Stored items
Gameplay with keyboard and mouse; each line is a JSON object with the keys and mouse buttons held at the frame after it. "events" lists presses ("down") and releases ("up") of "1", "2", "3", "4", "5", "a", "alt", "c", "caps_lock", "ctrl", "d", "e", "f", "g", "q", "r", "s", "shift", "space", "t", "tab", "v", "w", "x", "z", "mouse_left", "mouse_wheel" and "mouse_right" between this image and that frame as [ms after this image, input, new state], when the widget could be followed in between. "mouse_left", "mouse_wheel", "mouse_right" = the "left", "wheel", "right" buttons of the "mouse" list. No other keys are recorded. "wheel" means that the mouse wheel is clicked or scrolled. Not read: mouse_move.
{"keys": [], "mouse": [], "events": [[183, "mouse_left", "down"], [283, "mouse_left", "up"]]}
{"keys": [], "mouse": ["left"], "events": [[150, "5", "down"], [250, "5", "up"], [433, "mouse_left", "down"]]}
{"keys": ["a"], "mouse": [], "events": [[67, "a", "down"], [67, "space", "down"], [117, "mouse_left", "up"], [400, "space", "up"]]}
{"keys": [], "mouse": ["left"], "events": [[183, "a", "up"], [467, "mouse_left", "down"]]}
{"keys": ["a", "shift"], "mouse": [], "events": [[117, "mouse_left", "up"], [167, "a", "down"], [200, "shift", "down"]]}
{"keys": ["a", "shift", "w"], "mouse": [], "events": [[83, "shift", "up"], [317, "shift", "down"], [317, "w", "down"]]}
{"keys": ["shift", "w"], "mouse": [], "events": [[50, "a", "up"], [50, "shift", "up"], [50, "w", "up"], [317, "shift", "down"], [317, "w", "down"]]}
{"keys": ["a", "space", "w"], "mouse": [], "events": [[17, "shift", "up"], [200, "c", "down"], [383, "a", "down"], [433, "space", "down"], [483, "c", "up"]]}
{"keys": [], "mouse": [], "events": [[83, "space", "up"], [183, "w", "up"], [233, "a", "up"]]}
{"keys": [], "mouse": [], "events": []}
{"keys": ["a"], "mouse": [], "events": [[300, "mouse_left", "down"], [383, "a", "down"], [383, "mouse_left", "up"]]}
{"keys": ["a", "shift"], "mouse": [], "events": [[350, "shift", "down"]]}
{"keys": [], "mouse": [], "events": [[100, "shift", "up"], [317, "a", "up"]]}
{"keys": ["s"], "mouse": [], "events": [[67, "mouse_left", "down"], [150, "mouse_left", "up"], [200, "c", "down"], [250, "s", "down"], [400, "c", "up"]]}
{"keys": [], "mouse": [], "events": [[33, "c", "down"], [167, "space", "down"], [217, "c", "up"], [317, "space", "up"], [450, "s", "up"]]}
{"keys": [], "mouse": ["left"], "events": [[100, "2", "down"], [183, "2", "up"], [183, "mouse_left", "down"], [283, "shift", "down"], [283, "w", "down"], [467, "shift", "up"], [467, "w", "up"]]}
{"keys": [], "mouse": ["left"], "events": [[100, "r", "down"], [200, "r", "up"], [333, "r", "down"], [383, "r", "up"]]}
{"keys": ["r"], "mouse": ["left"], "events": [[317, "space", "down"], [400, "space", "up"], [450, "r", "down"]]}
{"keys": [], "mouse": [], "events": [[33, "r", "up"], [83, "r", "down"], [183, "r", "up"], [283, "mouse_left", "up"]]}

▶ _Requirement_
What are the lines of the data above that include the string "space"? Copy them.

▶ _Response for this exercise_
Gameplay with keyboard and mouse; each line is a JSON object with the keys and mouse buttons held at the frame after it. "events" lists presses ("down") and releases ("up") of "1", "2", "3", "4", "5", "a", "alt", "c", "caps_lock", "ctrl", "d", "e", "f", "g", "q", "r", "s", "shift", "space", "t", "tab", "v", "w", "x", "z", "mouse_left", "mouse_wheel" and "mouse_right" between this image and that frame as [ms after this image, input, new state], when the widget could be followed in between. "mouse_left", "mouse_wheel", "mouse_right" = the "left", "wheel", "right" buttons of the "mouse" list. No other keys are recorded. "wheel" means that the mouse wheel is clicked or scrolled. Not read: mouse_move.
{"keys": ["a"], "mouse": [], "events": [[67, "a", "down"], [67, "space", "down"], [117, "mouse_left", "up"], [400, "space", "up"]]}
{"keys": ["a", "space", "w"], "mouse": [], "events": [[17, "shift", "up"], [200, "c", "down"], [383, "a", "down"], [433, "space", "down"], [483, "c", "up"]]}
{"keys": [], "mouse": [], "events": [[83, "space", "up"], [183, "w", "up"], [233, "a", "up"]]}
{"keys": [], "mouse": [], "events": [[33, "c", "down"], [167, "space", "down"], [217, "c", "up"], [317, "space", "up"], [450, "s", "up"]]}
{"keys": ["r"], "mouse": ["left"], "events": [[317, "space", "down"], [400, "space", "up"], [450, "r", "down"]]}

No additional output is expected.